Safari protects you from most web threats out of the box. But it’s not immune to all the risks. Malicious actors constantly come up with new methods to evade your browser’s safeguards and track you online. Luckily, you can head into Safari’s settings and bulk up the security in a few clicks.
Apple offers plenty of advanced security protections on Safari. However, many of them are switched off by default. From the settings, you can manually set Safari to prevent trackers from following you across sites, hide your IP address from sneaky advertisers, block the tiny pieces of data called cookies that websites store on your device, and more. Here’s how to make Safari even more private.
Prevent cross-site tracking
When you browse the internet, websites install various trackers on your device to keep tabs on you and your activity across the web. They also gather data on your device, such as the operating system version and display size, and misuse it to uniquely identify you no matter which website you’re on. Safari can kill these efforts by actively wiping trackers off your device and presenting a general device configuration to websites.
To enable cross-site tracking on Safari’s Mac app, go to its “Preferences” and under the “Privacy” tab, check the “Website tracking” option. On your iPhone or iPad, visit Settings > Safari > Prevent Cross-Site Tracking.
You can check how effective Safari has been at squashing trackers from its home page under the “Privacy Report” section.
Hide your IP address
One of the key metrics websites grab from your device’s specifications is the IP address. This is your computer’s or phone’s identifying number, and once a tracker has access to it, it can detect your location, which connections you have established, and more personal information. IP address, however, is also critical to surfing the web and its many fundamental functions.
Thankfully, Safari lets you hide your IP address without affecting your regular activities. The option is available under Safari > Preferences > Privacy on macOS and Settings > Safari > Hide IP Address on iOS and iPadOS.
Ban all cookies
Cookies enable websites to identify you. It was built so that when you revisit a site, it knows who you are and can automatically log you in or fill in your details. This data isn’t well protected, and malicious actors can easily read your cookie data to find out which websites you have been browsing.
Though Safari’s anti-tracking tech attempts to block all third parties from exploiting your cookie data, it’s not perfect, and entities can slip under its radar. Therefore, it’s best to ban cookies altogether since it’s an outdated tech anyway, and websites are switching over to new authentication mechanisms.
Check “Block all cookies” under Safari > Preferences > Privacy on your Mac and Settings > Safari > Block All Cookies” on your iPhone or iPad.
You should also clear all the cookies websites have stored on your device so far. Do that from Safari > Preferences > Privacy > Manage Website Data > Remove All on macOS and Settings > Safari > Clear History and Website on iPad and iPadOS.
This may break websites that heavily rely on cookies and prevent them from loading, in which case you can temporarily allow them and toggle them back off again.
Review site permissions
Like apps, websites need permissions to perform certain tasks on your browser. The Google Maps web app, for instance, will ask you to grant it permission to access your location. Similarly, Facebook Messenger will require access to your device’s microphone for calls.

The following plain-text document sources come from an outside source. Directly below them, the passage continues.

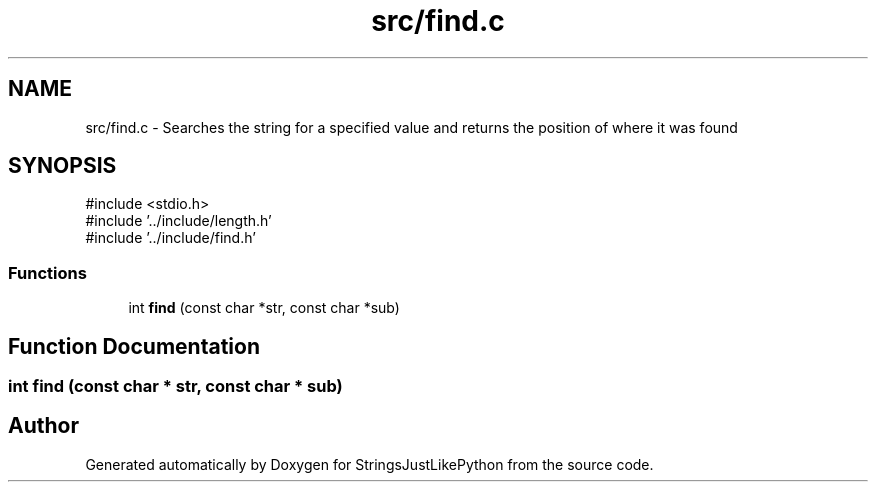.TH "src/find.c" 3 "Version 5.1" "StringsJustLikePython" \" -*- nroff -*-
.ad l
.nh
.SH NAME
src/find.c - Searches the string for a specified value and returns the position of where it was found 
.SH SYNOPSIS
.br
.PP
\fR#include <stdio\&.h>\fP
.br
\fR#include '\&.\&./include/length\&.h'\fP
.br
\fR#include '\&.\&./include/find\&.h'\fP
.br

.SS "Functions"

.in +1c
.ti -1c
.RI "int \fBfind\fP (const char *str, const char *sub)"
.br
.in -1c
.SH "Function Documentation"
.PP 
.SS "int find (const char * str, const char * sub)"

.SH "Author"
.PP 
Generated automatically by Doxygen for StringsJustLikePython from the source code\&.
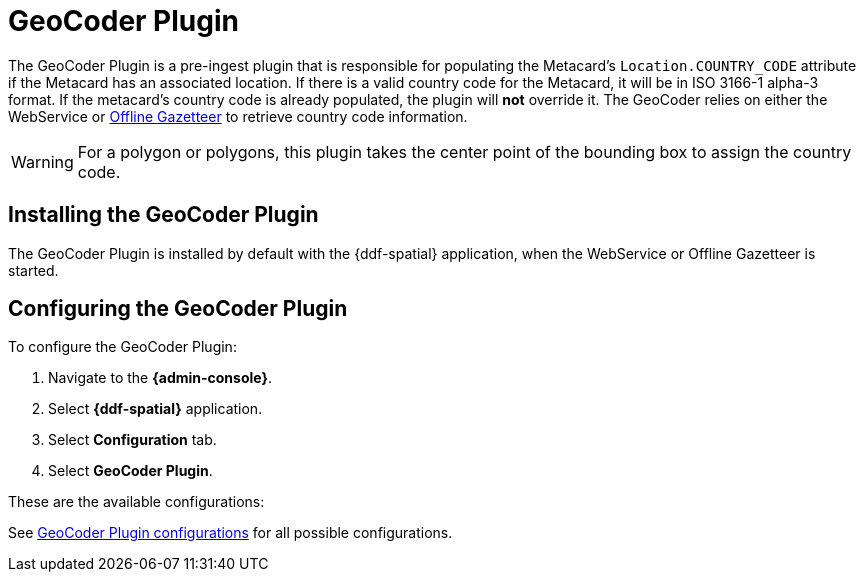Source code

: :type: plugin
:status: published
:title: GeoCoder Plugin
:link: _geocoder_plugin
:plugintypes: preingest
:summary: Populates the `Location.COUNTRY_CODE` attribute if the Metacard has an associated location.

= GeoCoder Plugin

The GeoCoder Plugin is a pre-ingest plugin that is responsible for populating the Metacard's `Location.COUNTRY_CODE` attribute if the Metacard has an associated location.
If there is a valid country code for the Metacard, it will be in ISO 3166-1 alpha-3 format.
If the metacard's country code is already populated, the plugin will *not* override it.
The GeoCoder relies on either the WebService or xref:reference:appReferences/mg-spatial.adoc#offline_gazetteer_service[Offline Gazetteer] to retrieve country code information.

[WARNING]
====
For a polygon or polygons, this plugin takes the center point of the bounding box to assign the country code.
====

== Installing the GeoCoder Plugin

The GeoCoder Plugin is installed by default with the {ddf-spatial} application, when the WebService or Offline Gazetteer is started.

== Configuring the GeoCoder Plugin

To configure the GeoCoder Plugin:

. Navigate to the *{admin-console}*.
. Select *{ddf-spatial}* application.
. Select *Configuration* tab.
. Select *GeoCoder Plugin*.

These are the available configurations:

See xref:reference:tables/GeoCoderPlugin.adoc[GeoCoder Plugin configurations] for all possible configurations.
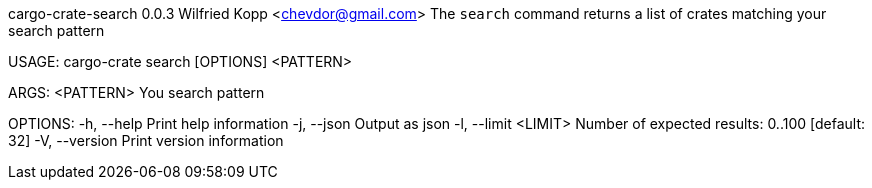 cargo-crate-search 0.0.3
Wilfried Kopp <chevdor@gmail.com>
The `search` command returns a list of crates matching your search pattern

USAGE:
    cargo-crate search [OPTIONS] <PATTERN>

ARGS:
    <PATTERN>    You search pattern

OPTIONS:
    -h, --help             Print help information
    -j, --json             Output as json
    -l, --limit <LIMIT>    Number of expected results: 0..100 [default: 32]
    -V, --version          Print version information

Once you grant a website any permission, it has access to it forever unless you manually revoke it. Therefore, it’s vital to check which sites have access to critical permissions now and then, and cancel the ones you no longer need.
Head over to Safari > Preferences > Websites on your Mac, and on the left, you’ll find a list of various permissions, such as “Camera,” “Microphone,” and “Location.” When you click one, it will show you which websites have access to it. You can revoke a website’s permission by selecting it and hitting the “Remove” button.
You can’t review individual site permissions on your iPhone or iPad. Instead, your only option is to make sure websites ask for approval before they can access your device’s camera, microphone, and location. For the camera permission, for example, go to Settings > Safari > Camera and check the “Ask” option. Switching it to “Deny” will automatically reject websites’ requests for your camera.
Install privacy-preserving extensions
You’re not limited by the features built into Safari. You can choose from a vast catalog of third-party extensions to add the security tools missing from Apple’s browser.
The DuckDuckGo add-on, for instance, tells you how invasive a website is, blocks trackers, and auto-deletes cookies of the websites you manually had to allow because they wouldn’t work otherwise. Another free extension called Hush dismisses those pesky pop-ups for cookies and trackers for you. You can browse all the Safari extensions from Safari > Preferences > Extensions > More Extensions on a Mac and Settings > Safari > Extensions > More Extensions on an iPhone or iPad.